EXERCISE INSTRUCTIONS
Count how many lines in the rows below contain the string "parseFloat". Case counts; reply with the number only.

Records from a dataset
▽
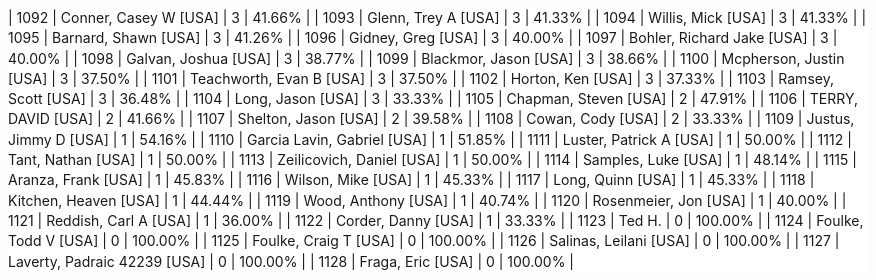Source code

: | 1092  | Conner, Casey W [USA] |  3 |  41.66% |
| 1093  | Glenn, Trey A [USA] |  3 |  41.33% |
| 1094  | Willis, Mick [USA] |  3 |  41.33% |
| 1095  | Barnard, Shawn [USA] |  3 |  41.26% |
| 1096  | Gidney, Greg [USA] |  3 |  40.00% |
| 1097  | Bohler, Richard Jake [USA] |  3 |  40.00% |
| 1098  | Galvan, Joshua [USA] |  3 |  38.77% |
| 1099  | Blackmor, Jason [USA] |  3 |  38.66% |
| 1100  | Mcpherson, Justin [USA] |  3 |  37.50% |
| 1101  | Teachworth, Evan B [USA] |  3 |  37.50% |
| 1102  | Horton, Ken [USA] |  3 |  37.33% |
| 1103  | Ramsey, Scott [USA] |  3 |  36.48% |
| 1104  | Long, Jason [USA] |  3 |  33.33% |
| 1105  | Chapman, Steven [USA] |  2 |  47.91% |
| 1106  | TERRY, DAVID [USA] |  2 |  41.66% |
| 1107  | Shelton, Jason [USA] |  2 |  39.58% |
| 1108  | Cowan, Cody [USA] |  2 |  33.33% |
| 1109  | Justus, Jimmy D [USA] |  1 |  54.16% |
| 1110  | Garcia Lavin, Gabriel [USA] |  1 |  51.85% |
| 1111  | Luster, Patrick A [USA] |  1 |  50.00% |
| 1112  | Tant, Nathan [USA] |  1 |  50.00% |
| 1113  | Zeilicovich, Daniel [USA] |  1 |  50.00% |
| 1114  | Samples, Luke [USA] |  1 |  48.14% |
| 1115  | Aranza, Frank [USA] |  1 |  45.83% |
| 1116  | Wilson, Mike [USA] |  1 |  45.33% |
| 1117  | Long, Quinn [USA] |  1 |  45.33% |
| 1118  | Kitchen, Heaven [USA] |  1 |  44.44% |
| 1119  | Wood, Anthony [USA] |  1 |  40.74% |
| 1120  | Rosenmeier, Jon [USA] |  1 |  40.00% |
| 1121  | Reddish, Carl A [USA] |  1 |  36.00% |
| 1122  | Corder, Danny [USA] |  1 |  33.33% |
| 1123  | Ted H. |  0 | 100.00% |
| 1124  | Foulke, Todd V [USA] |  0 | 100.00% |
| 1125  | Foulke, Craig T [USA] |  0 | 100.00% |
| 1126  | Salinas, Leilani [USA] |  0 | 100.00% |
| 1127  | Laverty, Padraic 42239 [USA] |  0 | 100.00% |
| 1128  | Fraga, Eric [USA] |  0 | 100.00% |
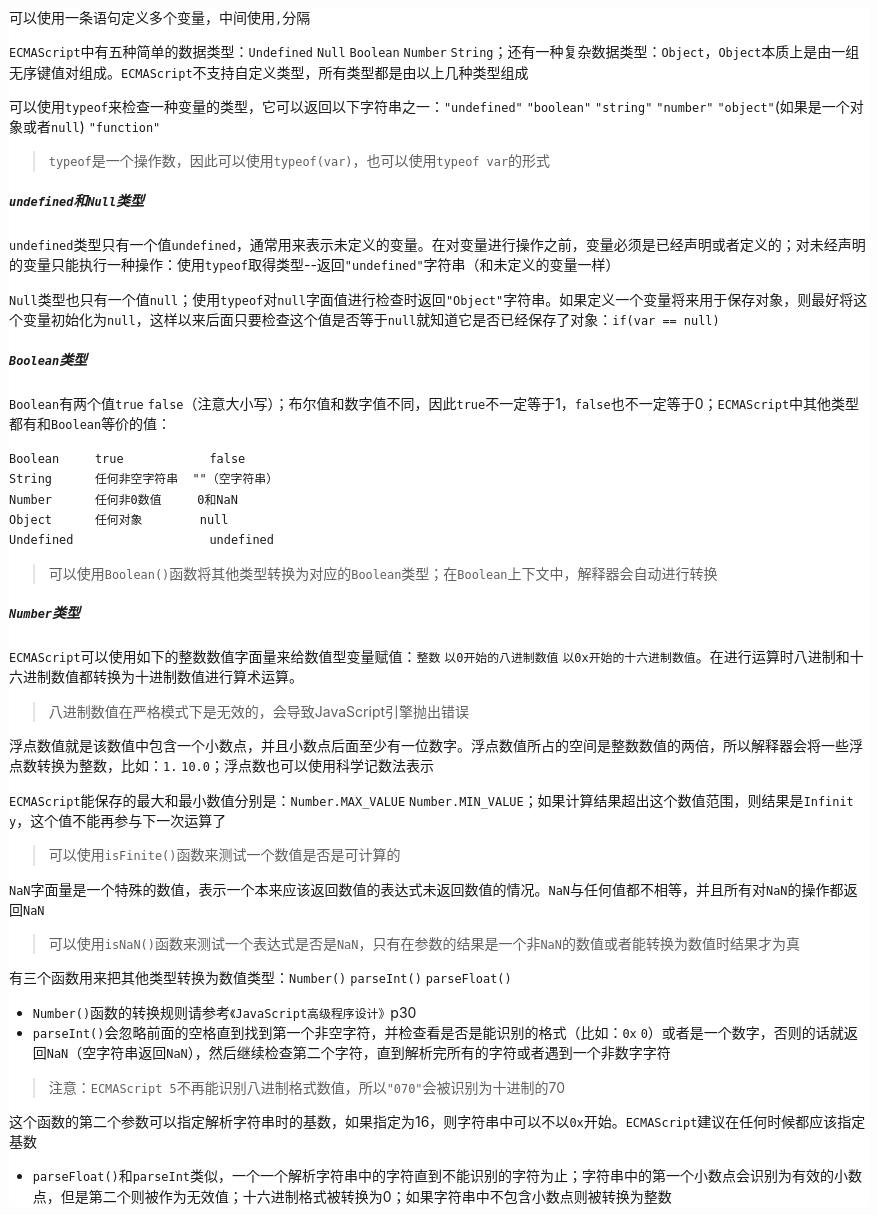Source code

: 可以使用一条语句定义多个变量，中间使用`,`分隔

`ECMAScript`中有五种简单的数据类型：`Undefined` `Null` `Boolean` `Number` `String`；还有一种复杂数据类型：`Object`，`Object`本质上是由一组无序键值对组成。`ECMAScript`不支持自定义类型，所有类型都是由以上几种类型组成

可以使用`typeof`来检查一种变量的类型，它可以返回以下字符串之一：`"undefined"` `"boolean"` `"string"` `"number"` `"object"`(如果是一个对象或者`null`) `"function"`

> `typeof`是一个操作数，因此可以使用`typeof(var)`，也可以使用`typeof var`的形式

##### `undefined`和`Null`类型

`undefined`类型只有一个值`undefined`，通常用来表示未定义的变量。在对变量进行操作之前，变量必须是已经声明或者定义的；对未经声明的变量只能执行一种操作：使用`typeof`取得类型--返回`"undefined"`字符串（和未定义的变量一样）

`Null`类型也只有一个值`null`；使用`typeof`对`null`字面值进行检查时返回`"Object"`字符串。如果定义一个变量将来用于保存对象，则最好将这个变量初始化为`null`，这样以来后面只要检查这个值是否等于`null`就知道它是否已经保存了对象：`if(var == null)`

##### `Boolean`类型

`Boolean`有两个值`true` `false`（注意大小写）；布尔值和数字值不同，因此`true`不一定等于1，`false`也不一定等于0；`ECMAScript`中其他类型都有和`Boolean`等价的值：

    Boolean     true            false
    String      任何非空字符串  ""（空字符串）
    Number      任何非0数值     0和NaN
    Object      任何对象        null
    Undefined                   undefined
    
> 可以使用`Boolean()`函数将其他类型转换为对应的`Boolean`类型；在`Boolean`上下文中，解释器会自动进行转换

##### `Number`类型

`ECMAScript`可以使用如下的整数数值字面量来给数值型变量赋值：`整数` `以0开始的八进制数值` `以0x开始的十六进制数值`。在进行运算时八进制和十六进制数值都转换为十进制数值进行算术运算。

> 八进制数值在严格模式下是无效的，会导致JavaScript引擎抛出错误

浮点数值就是该数值中包含一个小数点，并且小数点后面至少有一位数字。浮点数值所占的空间是整数数值的两倍，所以解释器会将一些浮点数转换为整数，比如：`1.` `10.0`；浮点数也可以使用科学记数法表示

`ECMAScript`能保存的最大和最小数值分别是：`Number.MAX_VALUE` `Number.MIN_VALUE`；如果计算结果超出这个数值范围，则结果是`Infinity`，这个值不能再参与下一次运算了

> 可以使用`isFinite()`函数来测试一个数值是否是可计算的

`NaN`字面量是一个特殊的数值，表示一个本来应该返回数值的表达式未返回数值的情况。`NaN`与任何值都不相等，并且所有对`NaN`的操作都返回`NaN`

> 可以使用`isNaN()`函数来测试一个表达式是否是`NaN`，只有在参数的结果是一个非`NaN`的数值或者能转换为数值时结果才为真

有三个函数用来把其他类型转换为数值类型：`Number()` `parseInt()` `parseFloat()`

*   `Number()`函数的转换规则请参考`《JavaScript高级程序设计》`p30
*   `parseInt()`会忽略前面的空格直到找到第一个非空字符，并检查看是否是能识别的格式（比如：`0x` `0`）或者是一个数字，否则的话就返回`NaN`（空字符串返回`NaN`），然后继续检查第二个字符，直到解析完所有的字符或者遇到一个非数字字符

> 注意：`ECMAScript 5`不再能识别八进制格式数值，所以`"070"`会被识别为十进制的70

这个函数的第二个参数可以指定解析字符串时的基数，如果指定为16，则字符串中可以不以`0x`开始。`ECMAScript`建议在任何时候都应该指定基数

*   `parseFloat()`和`parseInt`类似，一个一个解析字符串中的字符直到不能识别的字符为止；字符串中的第一个小数点会识别为有效的小数点，但是第二个则被作为无效值；十六进制格式被转换为0；如果字符串中不包含小数点则被转换为整数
△
EXERCISE OUTPUT
2